We can obtain this result by combining the previous two results via the convolution theorem, which states that the convolution of two functions is equal to the pointwise multiplication of their Fourier transforms. Mathematically, we can write this out, using calligraphic letters for Fourier transforms and \(\circledast\) for convolution, as

\[p \circledast q = \mathcal{P} \cdot \mathcal{Q}\]

Because the Gaussian family is closed under Fourier transforms AND closed under pointwise multiplication, it is ALSO closed under the composition of those operations, which is the same as being closed under convolution.

Why is this important? It leads directly to the next two results.

The Gaussian Family is an Attractor for Sums of Independent Random Variables

Say I have two independent random variables, \(X\) and \(Y\), that both have Gaussian distributions. Does their sum, \(Z = X+Y\), also have a Gaussian distribution?

The answer is yes, because the distribution of the sum of two independent random variables is the convolution of their distributions.

Therefore, if I add two independent random variables with Gaussian distributions together, the result also has a Gaussian distribution.

Sums of Independent Random Variables Get Closer to the Gaussian Family

This last section is a bit looser than the other sections, since the proofs become substantially more technical.

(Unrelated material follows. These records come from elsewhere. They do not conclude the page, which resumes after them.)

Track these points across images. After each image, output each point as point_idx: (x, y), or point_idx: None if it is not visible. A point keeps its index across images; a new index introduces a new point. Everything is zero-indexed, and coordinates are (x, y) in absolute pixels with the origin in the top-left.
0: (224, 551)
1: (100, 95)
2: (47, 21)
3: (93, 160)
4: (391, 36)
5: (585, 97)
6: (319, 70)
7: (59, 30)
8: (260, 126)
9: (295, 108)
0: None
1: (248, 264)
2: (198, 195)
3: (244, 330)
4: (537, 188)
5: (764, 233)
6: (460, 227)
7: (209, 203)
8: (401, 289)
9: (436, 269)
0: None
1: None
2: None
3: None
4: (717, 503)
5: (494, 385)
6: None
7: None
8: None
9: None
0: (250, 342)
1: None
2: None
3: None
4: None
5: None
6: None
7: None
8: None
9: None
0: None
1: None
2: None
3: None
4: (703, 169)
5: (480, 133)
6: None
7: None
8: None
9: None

But speaking intuitively, what we’ve proven thus far is that convolving with a Gaussian won’t take you out of the Gaussian family. That is, the Gaussian family is stable under the operation of repeated convolution. Put another way, if we take the space of all distributions, and we imagine repeatedly convolving every distribution in that space with a Gaussian, we’d see that members of the Gaussian family stay in the Gaussian family. In fact, if we restrict ourselves to the set of distributions with finite variance, the Gaussian family is the only subset with this property.

In terms of random variables, this says that adding a bunch of independent Gaussian variables to some initial random variable will always result in a variable that is Gaussian distributed.

In fact, something stronger can be shown: convolution with any distribution with finite variance is a contracting map on the space of distributions modulo location and scaling, and so all iterated convolutions are drawn towards the fixed point of that map, the Gaussian family.

This is one way of stating the central limit theorem, which states that the distribution of a sum of independent random variables tends towards a Gaussian distribution as more variables are added.